Where is CHIKV virus headed? Miami prof proposes model
By Margo Kissell, university news and communications, firstname.lastname@example.org
Rao pictured at the DARPA award ceremony with Col. Matthew Hepburn and DARPA Director Arati Prabhakar (photo courtesy of Rao).
An assistant professor in Miami University's department of computer science and software engineering has won $10,000 for a computer model forecasting where the Chikungunya (CHIKV) mosquito-borne virus is likely to spread next.
Dhananjai "DJ" Rao was among 11 teams or individuals recognized recently in a competition organized by the U.S. Department of Defense's Defense Advanced Research Projects Agency (DARPA). The agency launched the CHIKV Challenge last year to accelerate the development of new infectious disease forecasting methods. The aim is to help governments and health organizations around the world take proactive steps against Chikungunya (pronounced chik-en-gun-ye).
The disease is rarely fatal but can cause debilitating joint and muscle pain, fever, nausea, fatigue and rash. DARPA said it poses a growing public health and national security risk.
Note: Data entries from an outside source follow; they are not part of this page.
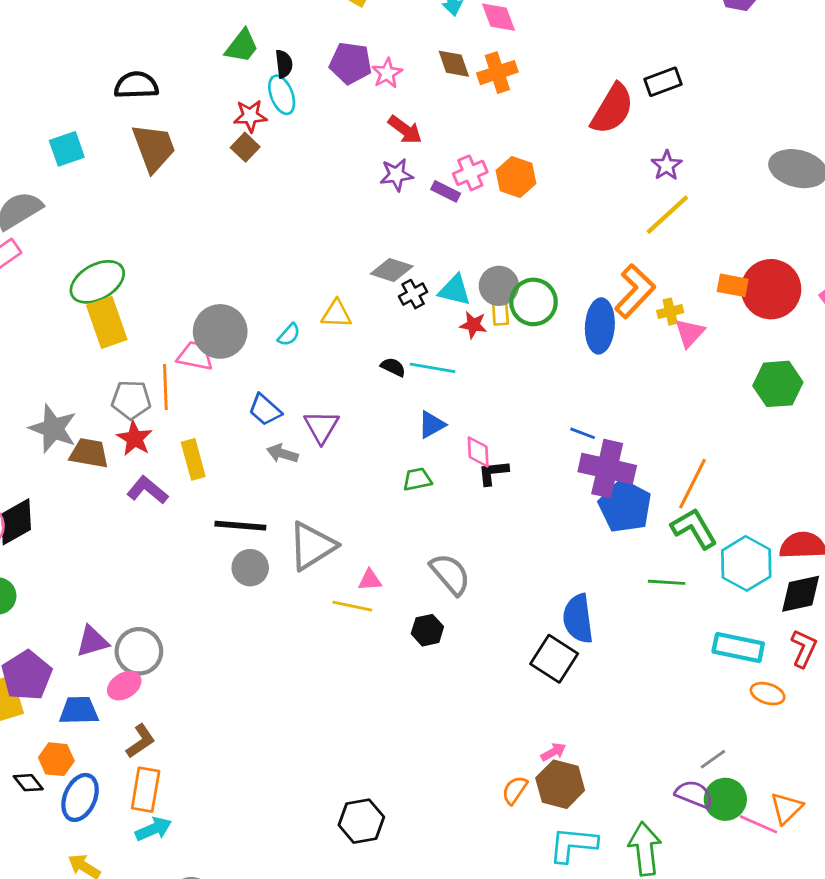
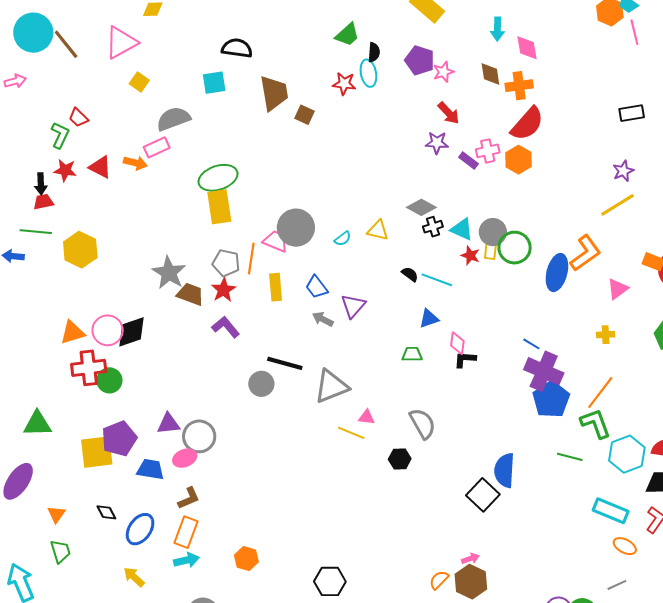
black semicircle: (136, 85) -> (237, 48), moved
red semicircle: (612, 109) -> (527, 124), moved
brown square: (245, 147) -> (304, 115), moved, turned -30
yellow cross: (670, 312) -> (606, 335), moved
yellow rectangle: (193, 459) -> (276, 287), moved
gray circle: (250, 568) -> (261, 384), moved
orange hexagon: (56, 759) -> (246, 559), moved
gray line: (713, 759) -> (617, 585), moved

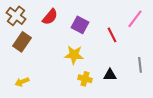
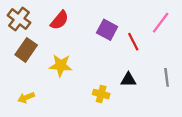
purple square: (80, 25) -> (107, 30), moved
yellow star: (74, 55) -> (61, 65), moved
black triangle: (110, 75) -> (128, 80), moved

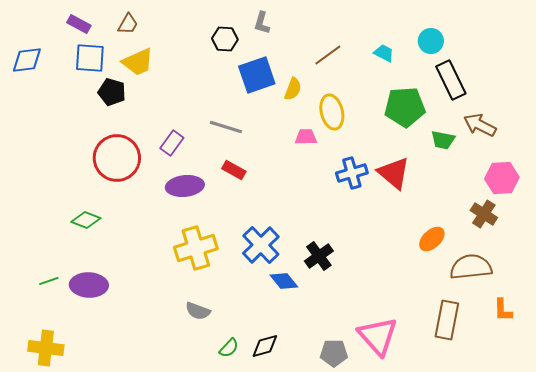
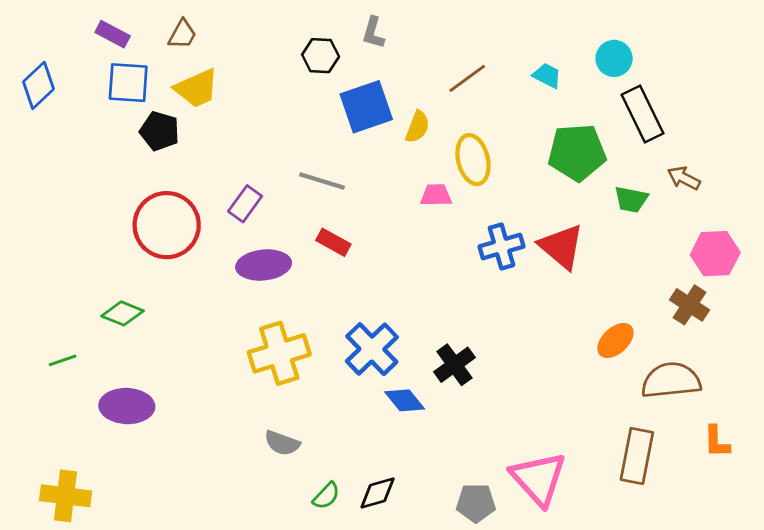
blue diamond: (27, 60) -> (38, 85), turned -36
brown arrow: (480, 125) -> (684, 178), size x0.7
green line: (49, 281) -> (63, 360), moved

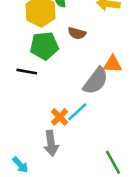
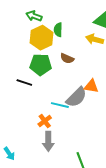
cyan line: (77, 112) -> (60, 105), moved, turned 48
gray arrow: (51, 143) -> (48, 141), moved

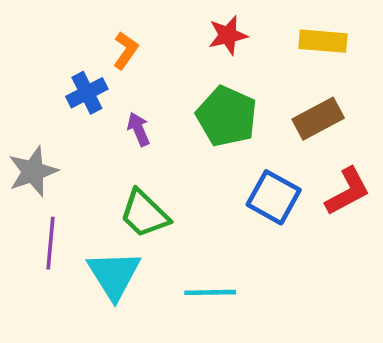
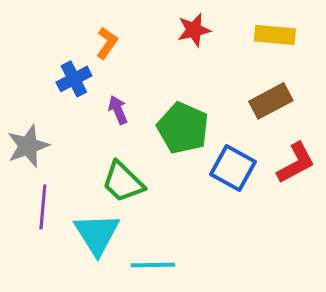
green pentagon: (227, 116) -> (183, 128), moved
cyan line: (210, 292) -> (153, 265), moved

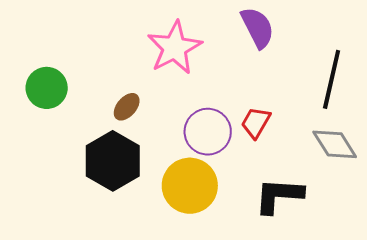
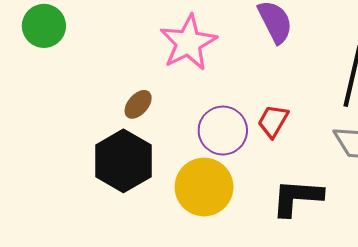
green circle: (47, 88) -> (44, 26), moved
The Centers for Disease Control and Prevention (CDC) reported that as of June 2, 2015, there were no locally transmitted cases reported from U.S. states. Local transmission means mosquitos in the area have been infected with the virus and are spreading it to people.
However, 157 Chikungunya virus cases have been reported from 30 states, including Ohio, with all of those cases occurring in travelers returning from affected areas, according to the CDC.
Rao has been forecasting emergent diseases for about seven years, with a focus on influenza-like diseases such as flu, avian flu and swine flu.
"I have worked on forecasting the global spread of avian strains with migratory waterfowl being the transcontinental vector," Rao said. "Consequently, forecasting Chikungunya that is spread by mosquitoes was a natural transition."
Chikungunya had an impact on India, Rao's native country, before it arrived in the Americas in 2013. Rao said the DARPA challenge gave him a chance to pursue his interest in understanding the disease and its impact and help design strategies to contain it.
Though the contest was open to teams, Rao said he entered on his own because he heard about it just a few weeks before the submission deadline "and I did not have much time to put together a team."
Thirty-eight teams from around the world vied to develop the most accurate predictions of cases for all Western Hemisphere countries and territories between September 2014 and March 2015. DARPA announced the winners in May at the agency's Arlington, Va., offices, which included representation from the CDC, Department of Defense, U.S. Department of Health and Human Services and the White House Office of Science and Technology Policy.
Six teams earned cash prizes for the most accurate results. Five other teams earned $10,000 each for excelling in particular challenge areas.
Rao, who won for Best Applicability Methodology, said his method embodies important ecological temporo-geospatial characteristics of the disease such as weather, temperature dependent mosquito life cycle, mosquito-human cross infections and disease transmission, air traffic and socioeconomics to provide a comprehensive methodology for forecasting and analysis of containment strategies.
“Predicting the speed, severity and direction of infectious disease outbreaks is incredibly challenging, in part because it’s difficult to determine the relative contributions of multiple factors — such as weather and climate, population density and travel patterns — under various conditions,” said Col. Matt Hepburn, DARPA program manager for the CHIKV Challenge.
Yet in just six months’ time, the participants made notable progress, Hepburn added. “The teams in the CHIKV Challenge identified gaps in current forecasting capabilities and created a set of tools that can immediately help improve forecasting and guide response decisions for the current Chikungunya outbreak. We are on the cusp of enabling a revolutionary improvement in disease forecasting, in much the way that weather reports transitioned from surveillance to forecasting.”